In these more typical solid-state approaches, an NMC cathode is prepared by mixing a metal hydroxide precursor with lithium salt, directly mixing and heating those hydroxides — and producing the agglomerated (lumpily clustered) polycrystal NMC. Using a multiple-step heating process results in micron-sized crystals — but they are still agglomerated, so the undesirable side effects persist.

PNNL’s solution

Led by PNNL battery experts, and in collaboration with Albemarle Corporation, the research team solved these issues by introducing a pre-heating step that changes the structure and chemical properties of the transition metal hydroxide. When the pre-heated transition metal hydroxide reacts with lithium salt to form the cathode, it creates a uniform single-crystal NMC structure that looks smooth, even under magnification.

“The one-step heating process of precursors seems straightforward, but there is a lot of interesting atomic-level phase transition involved to make the single crystal segregation possible,” said Yujing Bi, first author of the paper. “It is also convenient for industry to adopt.”

The researchers are now scaling up this single-crystal NMC811 to kilogram level by using lithium salt provided by Albemarle.

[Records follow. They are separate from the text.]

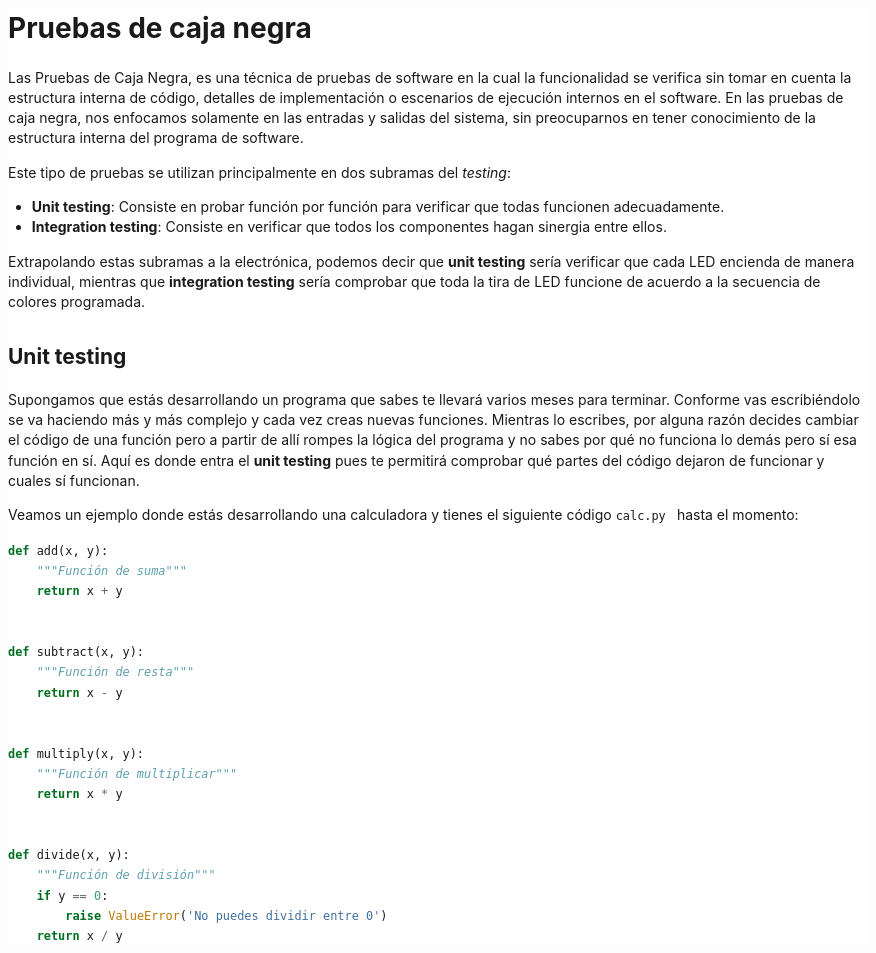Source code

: # Pruebas de caja negra

Las Pruebas de Caja Negra, es una técnica de pruebas de software en la cual la funcionalidad se verifica sin tomar en cuenta la estructura interna de código, detalles de implementación o escenarios de ejecución internos en el software. En las pruebas de caja negra, nos enfocamos solamente en las entradas y salidas del sistema, sin preocuparnos en tener conocimiento de la estructura interna del programa de software. 

Este tipo de pruebas se utilizan principalmente en dos subramas del *testing*:

* **Unit testing**: Consiste en probar función por función para verificar que todas funcionen adecuadamente.
* **Integration testing**: Consiste en verificar que todos los componentes hagan sinergia entre ellos. 

Extrapolando estas subramas a la electrónica, podemos decir que **unit testing** sería verificar que cada LED encienda de manera individual, mientras que **integration testing** sería comprobar que toda la tira de LED funcione de acuerdo a la secuencia de colores programada. 

## Unit testing

Supongamos que estás desarrollando un programa que sabes te llevará varios meses para terminar. Conforme vas escribiéndolo se va haciendo más y más complejo y cada vez creas nuevas funciones. Mientras lo escribes, por alguna razón decides cambiar el código de una función pero a partir de allí rompes la lógica del programa y no sabes por qué no funciona lo demás pero sí esa función en sí. Aquí es donde entra el **unit testing** pues te permitirá comprobar qué partes del código dejaron de funcionar y cuales sí funcionan.

Veamos un ejemplo donde estás desarrollando una calculadora y tienes el siguiente código `calc.py ` hasta el momento:

```python
def add(x, y):
    """Función de suma"""
    return x + y


def subtract(x, y):
    """Función de resta"""
    return x - y


def multiply(x, y):
    """Función de multiplicar"""
    return x * y


def divide(x, y):
    """Función de división"""
    if y == 0:
        raise ValueError('No puedes dividir entre 0')
    return x / y
```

The scaled single crystals were tested in realistic 2 Ah lithium-ion pouch cells, using a standard graphite anode to make sure that the battery’s performance was mainly dictated by the new cathode.

The first prototype battery equipped with the scaled single crystals was stable, even after 1000 charge and discharge cycles. When the researchers looked at the microscopic structure of the crystals after 1000 cycles, they found no defects and a perfectly aligned electronic structure.

“This is an important breakthrough that will allow the highest energy density lithium batteries to be used without degradation,” said Stan Whittingham, a Nobel Laureate and distinguished professor of chemistry at Binghamton University. “In addition, this breakthrough on long-lived batteries will be critical to their use in vehicles that can be tethered to the grid to make it more resilient and to support clean renewable energy sources.”

The synthesis method for the single-crystal, nickel-rich cathode is both innovative and cost-efficient. It is also easy to scale up, as it is a drop-in approach that allows cathode manufacturers to use existing production facilities to conveniently produce single-crystal NMC811 — and even cathodes with more than 80% nickel.

“This is a fundamentally new direction for large-scale production of single crystal cathode materials,” said Jie Xiao, the principal investigator of the project and a Battelle Fellow at PNNL. “This work is only part of the cathode technology we are developing at PNNL. In collaboration with Albemarle, we are addressing the scientific challenges in synthesis and scale-up of single crystals and reducing the manufacturing cost starting from raw materials.”

Rapid deployment of EV battery technology

In the research phase, set to begin in early 2024, PNNL, teaming up with industry and university partners, will work to realise commercial-scale synthesis and testing with an eye toward production.

To accomplish this so quickly, they will use conventional manufacturing equipment and techniques that have been industrially adapted to include PNNL’s scale-up approach (as well as a few other innovations that further reduce costs and waste generation).

“During single-crystal synthesis at the kilogram level, we have identified a brand new world full of science and engineering challenges and opportunities. We are excited to apply this new knowledge to accelerate the commercial-scale manufacturing process,” Xiao said.